North Andover Town Moderator Mark DiSalvo, president of the Massachusetts Moderators Association, wanted to create a project for the association that coincided with the 250th anniversary of the signing of the Declaration of Independence. He recruited Longmeadow Town Moderator Rebecca Townsend, a former president of the association, to assist with the effort.
“The 250th anniversary of the American Revolution offers us an easy chance at reflecting on why we’re doing what we do,” Townsend said. “Town meeting is essentially the same kind of environment that it was 250 and nearly 400 years ago, when it was first crafted as a form of self-governance — and that heritage deserved both celebration and reinforcement in both of our views.”
In 2024, the Moderators Association began the Spark of a Revolution initiative, which highlights the role of town meetings in colonial America and the outset of the American Revolution.
In 1774, the British government passed an act banning town meetings, but towns continued meeting in defiance of the act, barring the doors to prevent British soldiers from entering. By 1776, nearly 60 towns discussed independence from British rule during their town meetings, with some issuing their own declarations in support.
DiSalvo and Townsend wanted to recognize the right to self-govern established by those town meetings 250 years ago.
“The warrant was called in the name of the king prior to 1776, and then there’s a switch to, ‘in the name of the people,’” said DiSalvo. “In Princeton, for example, the clerk began writing ‘in the name of the king,’ and crossed it out to then write ‘in the name of the people.’”
DiSalvo and Townsend have been urging town moderators throughout the Commonwealth to recognize the historic relevance of the town meeting form of government through formal statements made to local press, social media, and at public meetings.
There was near-unanimous support among moderators for the effort, DiSalvo said, with many incorporating local history associated with the American Revolution into their statements. Some went a step further: the town of Lincoln reenacted the community’s 1774 town meeting, while Reading and Lynnfield staged one-act plays.
In Natick, one of the 60 towns to discuss independence in 1776, former Select Board Member and current Town Meeting Member Joshua Ostroff developed a warrant article recognizing the town’s June 1776 Resolve for Independence, independent of the Moderators Association initiative.
“I felt it was important to not just memorialize what we did around the Natick Resolve for Independence, but to contextualize it with where we are today,” Ostroff said.
DiSalvo, Townsend, and Ostroff all acknowledged the paradoxical nature of the early resolutions for independence: Indigenous claims and rights to land were not acknowledged, slavery was legal throughout the colonies, and the only people who could vote and participate in government were white male landowners.
Ostroff said town meeting provides valuable lessons 400 years after its inception in Massachusetts.
“The spirit of debate is foundational to town meeting and to our country,” Ostroff said. “And even if people have strong disagreements, we resolve our differences peacefully through debate and voting.”

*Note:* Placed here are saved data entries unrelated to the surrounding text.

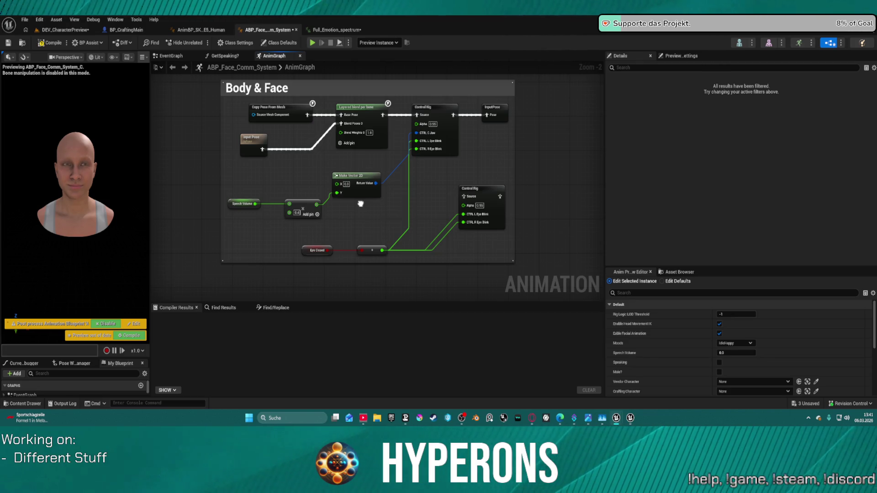
scroll(360, 204, down, 5)
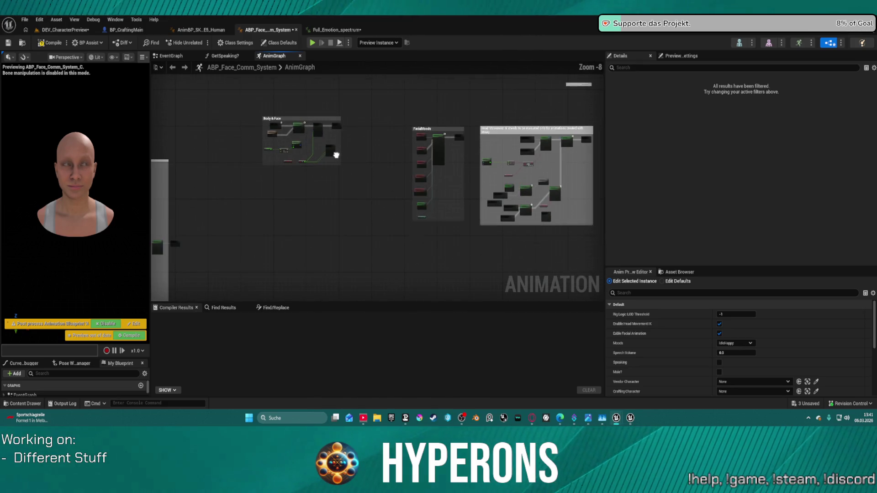
scroll(343, 153, down, 2)
drag(343, 153, 408, 157)
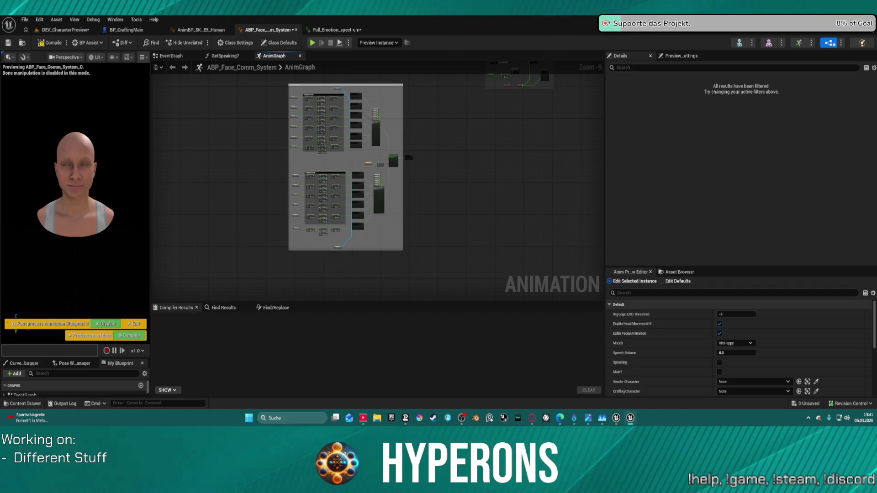
scroll(310, 174, up, 3)
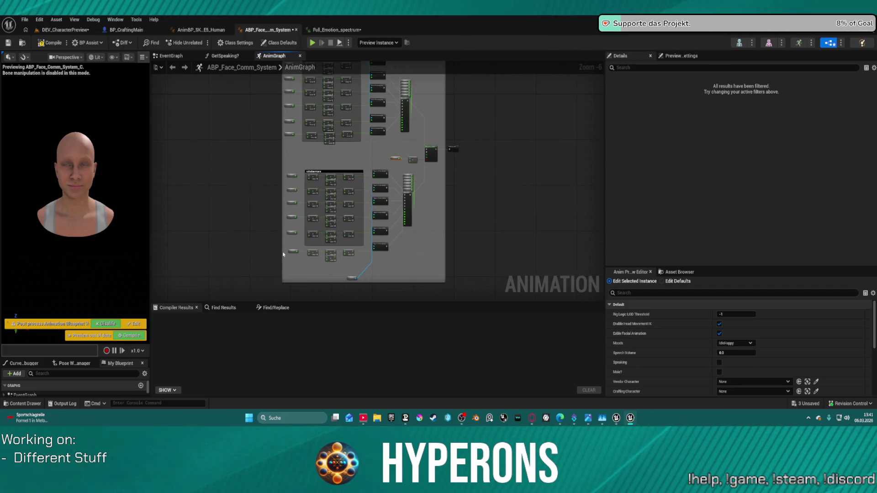
scroll(314, 277, up, 7)
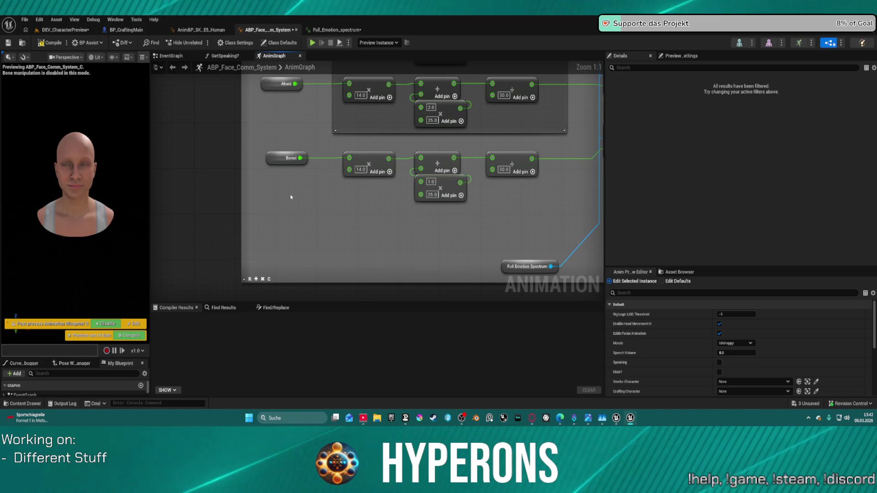
Create the Bored variable from its getter and set its category to Emotions.
right_click(275, 159)
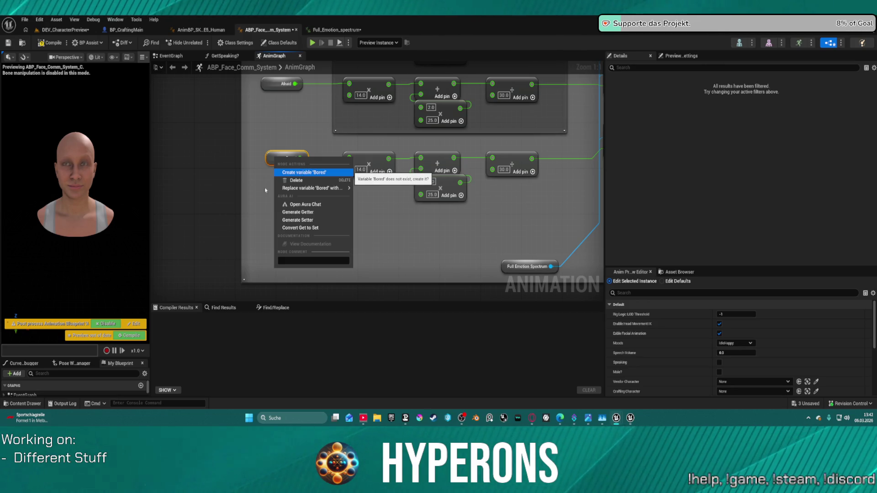
click(301, 172)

As town meetings have grown and become multi-day events, some may wonder whether this form of government remains efficient and effective in the modern era. DiSalvo said town meeting is far from being anachronistic and redundant, as it provides an outlet for residents to share power and make decisions about their shared future.
“In town meeting, you get the chance to humanize the votes,” DiSalvo said. “You’re not hiding away in some secluded voting booth and ending someone’s job with a decision on a referendum. You have to confront people face-to-face and be aware of the impact of your decisions.
“The continued practice of town meeting, by itself, affords its preservation,” he said. “You learn democracy by doing democracy.”